For M20 Grade 8.8, single interface, blast-cleaned:
Fs,Rd = 1.0 × 1 × 0.30 × 137.2 / 1.25 = 32.9 kN
This is approximately 35% of the bearing shear capacity — demonstrating that slip-critical design can govern connection sizing.
Key Takeaways
- Bearing resistance often governs over shear for thin connected plies. The αb and k1 factors can reduce bearing capacity below Fv,Rd for small edge distances or close bolt spacing.
- γM2 = 1.25 is applied to all bolt limit states — shear, bearing, and tension. This is 25% more conservative than the cross-section partial factor γM0 = 1.00.

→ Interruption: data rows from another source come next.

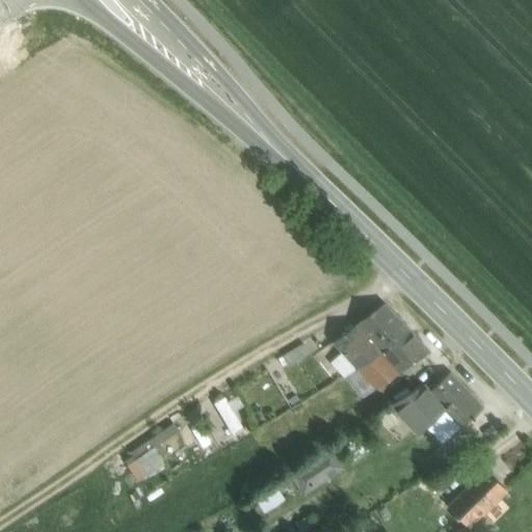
[(383,303),(353,326),(333,342),(355,369),(379,354),(410,333),(383,303)]
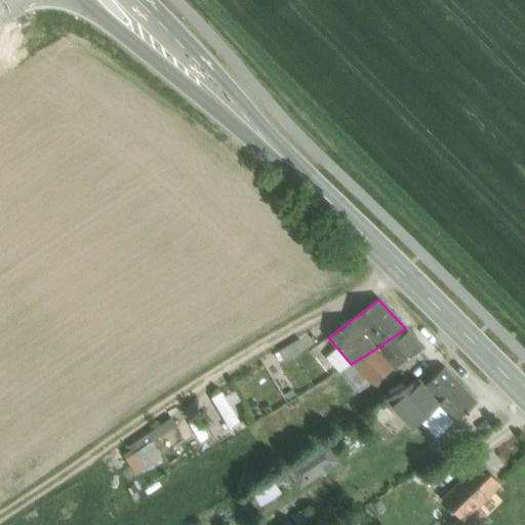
[(405,328),(374,350),(351,364),(370,384),(423,348),(406,328),(405,328)]
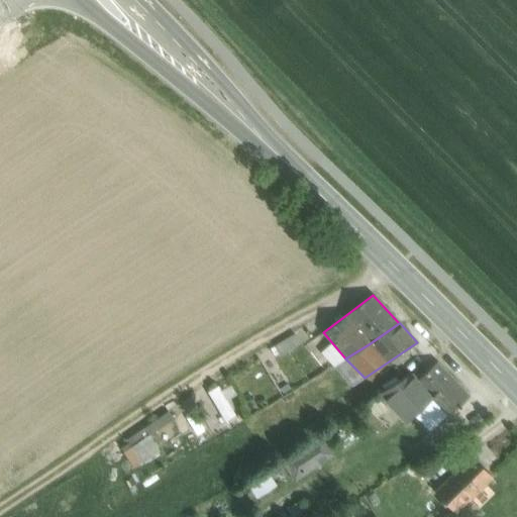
[(436,363),(417,381),(411,374),(380,394),(407,421),(414,414),(431,432),(469,396),(436,363)]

- Tensile stress area As, not gross area A, controls shear when the shear plane passes through the threads. For M20, As/A = 245/314 = 0.78 — threads reduce the effective shear area by 22%.
- Combined shear+tension interaction uses 1.4 × Ft,Rd in the denominator, which means moderate tension demand (up to ~30% of Ft,Rd) has minimal impact on shear capacity.